After enrolling at A&M in the fall of 1996 and taking six hours, Wilbert returned to Europe to play basketball in the spring, signing with Luxembourg, a country the size of Brazos County.

There he became the star of the country, earning the nickname of "Jumpin' Joe." He averaged 30 points and 12 rebounds and became the team's highest-paid player, earning $3,000 a month plus bonuses.

Wilbert, 24, hopes to play six more years and then return to the United States to put his degree to work. At least he can join his new wife, Shanae Ford, a former A&M women's basketball player and current nursing student at the University of Texas-Arlington.

But before Wilbert left for Luxembourg this summer, he was spotted in Cain Hall. You couldn't miss the smile or mistake the engaging voice.

It was just two days before he would make The Walk, having returned to A&M in June to complete his final 12 hours.

"I never thought I'd walk that stage again," he said. "I walked that stage back in 1991 for Bryan High. But all that work I did at A&M, it was worth it when they called my name."

When Wilbert strolled toward the sheepskin, the G. Rollie White crowd erupted. President Ray Bowen congratulated him and members of A&M's Board of Regents stood with high esteem.

"When I walked across that stage, I did it for everybody - Bryan, the kids of Bryan, A&M and Coach Barone," Wilbert added. A lot of people were involved in me graduating."

None were as involved as Barone, who has had to defend his team's win-loss record, but not the program's graduation rate. And while Wilbert brought Barone some success for his basketball program, the idea that "Big Money" had graduated seemed to bring Barone much more.

Barone made sure to call from Chicago to offer his congratulations when Wilbert finally finished his schooling.
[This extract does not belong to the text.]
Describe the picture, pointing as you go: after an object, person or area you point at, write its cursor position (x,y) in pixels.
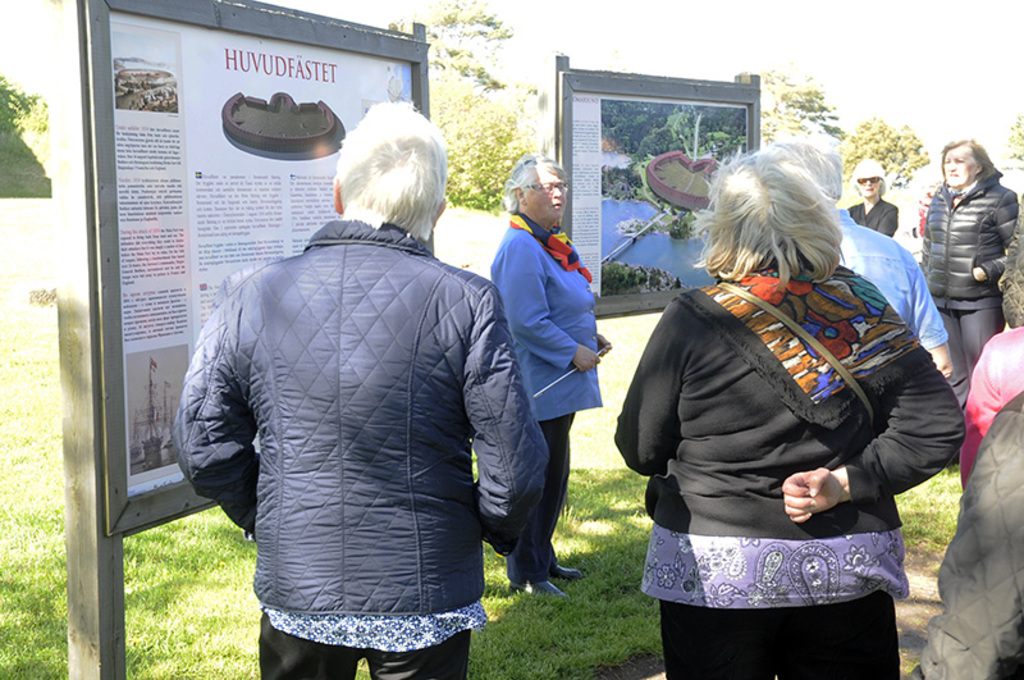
In this image I can see group of people (697,305) standing. In front (423,406) the person (530,415) is wearing blue and black color dress (416,633) and I can see few boards (335,165) attached to the wooden poles (109,581) and I can see few trees (554,117) in green color.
"I know for Coach Barone, that meant a lot to him," Wilbert said. "He stayed on me. People don't really know what kind of coach Coach Barone is."

Wilbert continues to perform as "Jumpin' Joe" for foreign basketball fans, and he does so without any reservations. He knows if the basketball deflates tomorrow, it will signal the start of his real career, wherever his sociology degree will take him.

And if he could give the graduation address at Reed Arena in May or sit down with rising star Jerald Brown in the back of the locker room, his message would sound the same.

"I really can't tell a guy not to go for the money," Wilbert said. "But I can tell him to please go back and get your degree. If I can do it, anybody can do it."